WHAT IS NEEDED
Across the entries below, please work out how many lines contain the string "nowrap" and give only the number.

[Data extracted from a collection]
----
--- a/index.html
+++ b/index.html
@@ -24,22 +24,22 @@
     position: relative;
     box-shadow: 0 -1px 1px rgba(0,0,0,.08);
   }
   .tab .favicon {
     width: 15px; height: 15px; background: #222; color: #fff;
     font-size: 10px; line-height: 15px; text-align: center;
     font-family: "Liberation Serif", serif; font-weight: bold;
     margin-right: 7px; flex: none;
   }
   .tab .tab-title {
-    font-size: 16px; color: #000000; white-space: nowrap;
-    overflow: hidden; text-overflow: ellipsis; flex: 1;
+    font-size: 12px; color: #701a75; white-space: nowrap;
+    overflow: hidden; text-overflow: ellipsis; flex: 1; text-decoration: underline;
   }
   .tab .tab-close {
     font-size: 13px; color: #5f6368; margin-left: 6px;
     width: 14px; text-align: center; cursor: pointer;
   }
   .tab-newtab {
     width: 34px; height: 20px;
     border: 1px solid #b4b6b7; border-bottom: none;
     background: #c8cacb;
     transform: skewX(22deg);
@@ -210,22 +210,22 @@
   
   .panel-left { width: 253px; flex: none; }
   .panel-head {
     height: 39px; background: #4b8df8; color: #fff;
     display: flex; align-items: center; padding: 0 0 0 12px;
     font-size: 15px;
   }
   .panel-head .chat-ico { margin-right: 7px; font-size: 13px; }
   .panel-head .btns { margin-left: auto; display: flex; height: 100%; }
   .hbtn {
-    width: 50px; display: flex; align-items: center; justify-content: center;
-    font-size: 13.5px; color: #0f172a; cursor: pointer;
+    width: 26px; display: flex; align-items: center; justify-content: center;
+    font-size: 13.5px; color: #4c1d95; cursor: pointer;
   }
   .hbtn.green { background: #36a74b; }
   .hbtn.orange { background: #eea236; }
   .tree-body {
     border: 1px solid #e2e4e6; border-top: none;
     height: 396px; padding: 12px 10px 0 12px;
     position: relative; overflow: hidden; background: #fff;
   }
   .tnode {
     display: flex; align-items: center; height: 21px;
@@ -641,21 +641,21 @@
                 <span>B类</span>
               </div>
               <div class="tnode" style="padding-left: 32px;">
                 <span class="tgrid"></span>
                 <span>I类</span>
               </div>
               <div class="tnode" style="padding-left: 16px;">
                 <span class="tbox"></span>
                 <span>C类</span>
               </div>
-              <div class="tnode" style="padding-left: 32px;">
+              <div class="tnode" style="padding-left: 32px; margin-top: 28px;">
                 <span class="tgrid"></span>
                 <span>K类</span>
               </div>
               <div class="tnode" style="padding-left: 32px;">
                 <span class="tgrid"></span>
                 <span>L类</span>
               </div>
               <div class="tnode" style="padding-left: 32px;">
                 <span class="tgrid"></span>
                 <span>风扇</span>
----
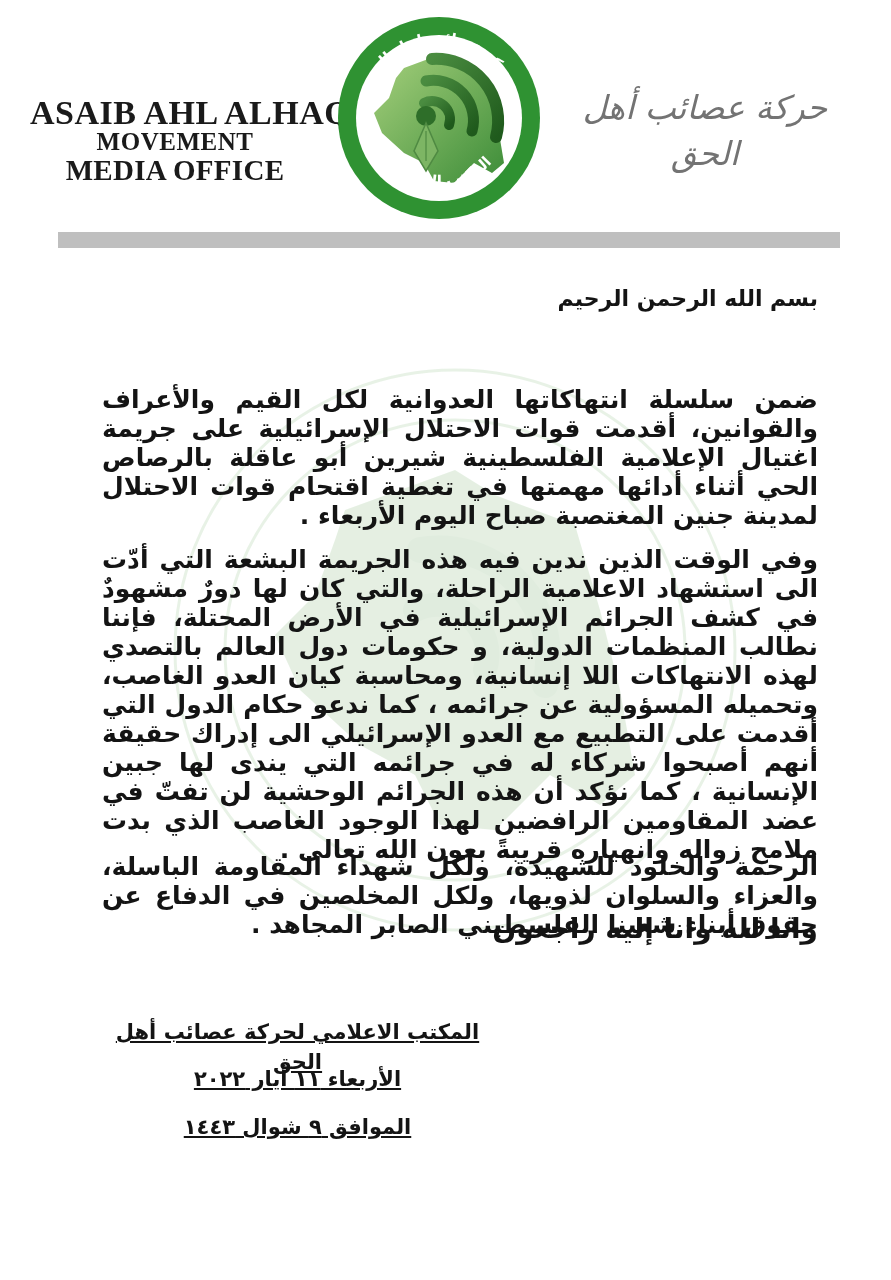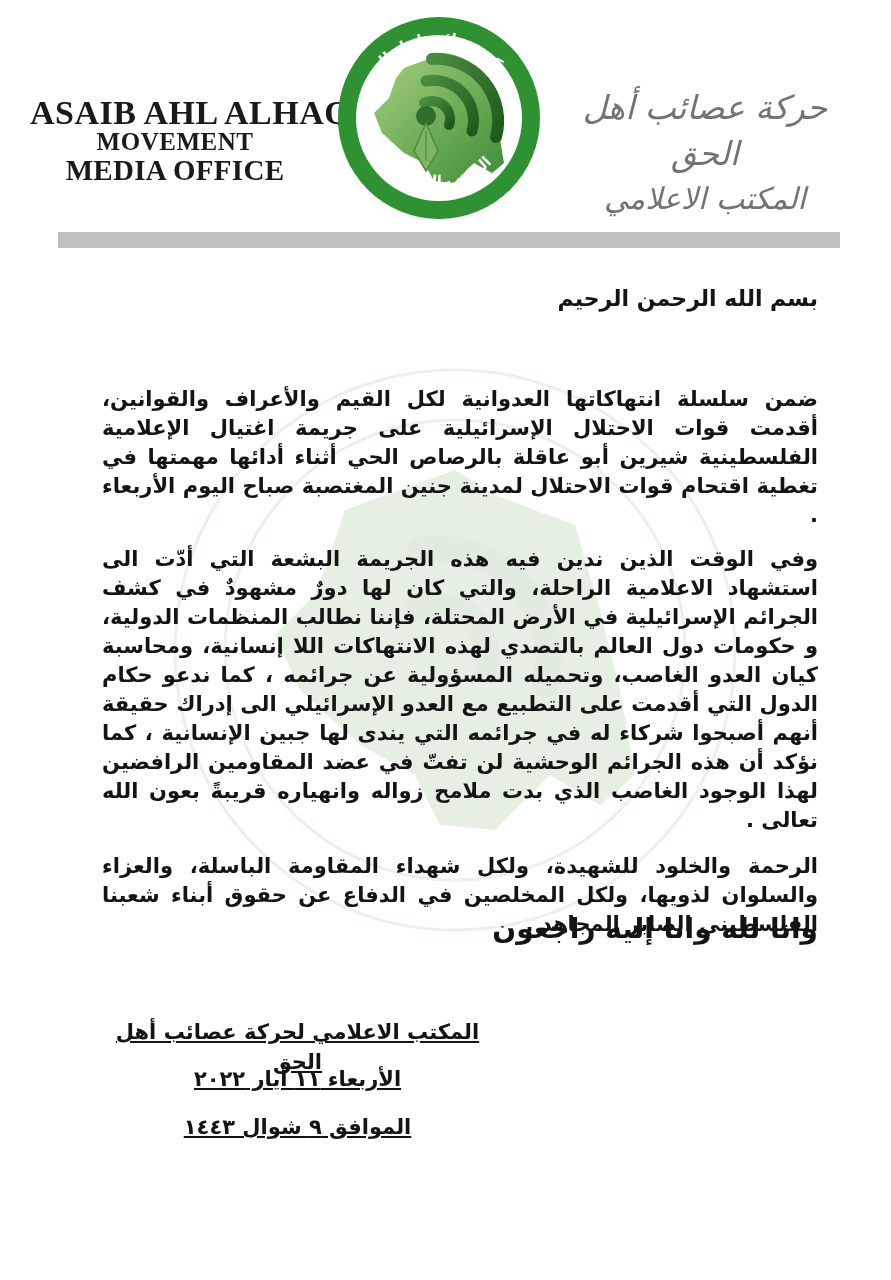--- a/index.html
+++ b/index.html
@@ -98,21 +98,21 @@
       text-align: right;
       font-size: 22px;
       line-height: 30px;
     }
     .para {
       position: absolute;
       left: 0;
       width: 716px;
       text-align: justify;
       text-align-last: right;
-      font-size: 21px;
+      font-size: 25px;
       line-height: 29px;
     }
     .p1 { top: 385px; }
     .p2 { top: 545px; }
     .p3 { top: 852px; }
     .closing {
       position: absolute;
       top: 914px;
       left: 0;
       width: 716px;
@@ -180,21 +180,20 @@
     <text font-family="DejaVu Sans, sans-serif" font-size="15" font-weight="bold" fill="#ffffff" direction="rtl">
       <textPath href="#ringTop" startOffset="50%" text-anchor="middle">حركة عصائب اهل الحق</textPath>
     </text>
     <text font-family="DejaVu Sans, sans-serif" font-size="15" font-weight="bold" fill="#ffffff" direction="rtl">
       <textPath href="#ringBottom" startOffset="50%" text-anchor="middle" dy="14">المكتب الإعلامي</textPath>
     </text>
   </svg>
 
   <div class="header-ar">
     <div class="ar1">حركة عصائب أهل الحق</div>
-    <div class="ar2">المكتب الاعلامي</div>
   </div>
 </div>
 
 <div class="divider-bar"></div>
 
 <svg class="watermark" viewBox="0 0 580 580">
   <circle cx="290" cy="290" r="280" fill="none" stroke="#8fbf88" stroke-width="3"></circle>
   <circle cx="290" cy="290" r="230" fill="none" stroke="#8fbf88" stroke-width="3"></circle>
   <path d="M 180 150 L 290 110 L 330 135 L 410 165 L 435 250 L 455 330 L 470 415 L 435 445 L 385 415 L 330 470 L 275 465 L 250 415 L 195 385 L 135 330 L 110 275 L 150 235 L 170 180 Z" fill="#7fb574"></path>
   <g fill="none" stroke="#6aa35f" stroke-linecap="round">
----
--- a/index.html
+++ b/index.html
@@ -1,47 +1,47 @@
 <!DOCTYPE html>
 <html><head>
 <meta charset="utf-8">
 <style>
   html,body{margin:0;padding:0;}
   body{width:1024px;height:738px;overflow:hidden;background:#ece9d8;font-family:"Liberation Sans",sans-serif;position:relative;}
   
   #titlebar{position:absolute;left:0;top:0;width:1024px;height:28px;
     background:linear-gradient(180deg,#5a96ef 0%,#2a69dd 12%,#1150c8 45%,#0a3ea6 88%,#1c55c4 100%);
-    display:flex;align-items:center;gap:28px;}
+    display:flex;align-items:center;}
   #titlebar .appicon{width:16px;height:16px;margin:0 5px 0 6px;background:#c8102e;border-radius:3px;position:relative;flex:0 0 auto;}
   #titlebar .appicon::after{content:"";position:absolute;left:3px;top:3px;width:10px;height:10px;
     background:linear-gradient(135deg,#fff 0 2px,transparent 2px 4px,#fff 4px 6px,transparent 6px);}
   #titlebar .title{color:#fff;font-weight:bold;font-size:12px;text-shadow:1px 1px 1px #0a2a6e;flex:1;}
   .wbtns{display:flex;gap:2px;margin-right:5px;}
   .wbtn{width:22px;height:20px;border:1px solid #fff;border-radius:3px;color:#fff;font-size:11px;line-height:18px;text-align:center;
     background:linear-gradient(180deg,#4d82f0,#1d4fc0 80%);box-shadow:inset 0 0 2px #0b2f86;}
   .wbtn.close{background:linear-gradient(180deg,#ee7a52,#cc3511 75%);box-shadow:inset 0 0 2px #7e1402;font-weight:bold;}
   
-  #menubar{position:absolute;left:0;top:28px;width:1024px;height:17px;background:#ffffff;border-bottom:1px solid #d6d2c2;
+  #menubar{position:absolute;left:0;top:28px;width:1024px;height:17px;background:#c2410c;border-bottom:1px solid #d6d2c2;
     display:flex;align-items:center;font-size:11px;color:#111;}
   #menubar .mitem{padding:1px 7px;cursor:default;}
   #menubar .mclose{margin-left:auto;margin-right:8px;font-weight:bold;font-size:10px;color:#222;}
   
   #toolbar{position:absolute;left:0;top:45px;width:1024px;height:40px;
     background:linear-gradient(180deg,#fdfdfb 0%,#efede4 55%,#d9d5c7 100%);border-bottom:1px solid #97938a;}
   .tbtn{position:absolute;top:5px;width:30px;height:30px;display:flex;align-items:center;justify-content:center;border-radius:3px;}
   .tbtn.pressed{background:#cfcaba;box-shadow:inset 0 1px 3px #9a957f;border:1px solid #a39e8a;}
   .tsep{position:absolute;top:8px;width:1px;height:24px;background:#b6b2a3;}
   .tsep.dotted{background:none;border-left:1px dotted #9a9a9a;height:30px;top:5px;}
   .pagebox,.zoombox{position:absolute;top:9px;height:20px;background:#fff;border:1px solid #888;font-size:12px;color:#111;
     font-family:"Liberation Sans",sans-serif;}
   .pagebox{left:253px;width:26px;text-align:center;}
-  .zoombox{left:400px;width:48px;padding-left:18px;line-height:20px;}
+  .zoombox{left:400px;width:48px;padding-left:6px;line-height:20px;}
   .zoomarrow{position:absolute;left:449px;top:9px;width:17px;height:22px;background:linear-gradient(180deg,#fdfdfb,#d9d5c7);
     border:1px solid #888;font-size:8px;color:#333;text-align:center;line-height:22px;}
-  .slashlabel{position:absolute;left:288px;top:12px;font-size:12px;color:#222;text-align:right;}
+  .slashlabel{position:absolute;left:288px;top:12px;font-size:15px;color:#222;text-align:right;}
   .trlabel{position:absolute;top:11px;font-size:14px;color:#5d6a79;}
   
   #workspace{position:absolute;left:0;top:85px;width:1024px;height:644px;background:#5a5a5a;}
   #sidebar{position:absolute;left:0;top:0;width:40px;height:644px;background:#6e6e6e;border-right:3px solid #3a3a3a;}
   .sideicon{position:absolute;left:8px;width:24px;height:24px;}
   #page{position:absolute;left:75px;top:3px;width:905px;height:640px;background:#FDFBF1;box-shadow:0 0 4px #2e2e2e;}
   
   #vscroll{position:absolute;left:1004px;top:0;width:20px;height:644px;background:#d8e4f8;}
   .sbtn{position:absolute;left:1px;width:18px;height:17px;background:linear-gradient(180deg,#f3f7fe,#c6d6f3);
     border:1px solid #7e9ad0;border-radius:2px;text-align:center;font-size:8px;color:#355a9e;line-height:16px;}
----
TASK ANSWER
2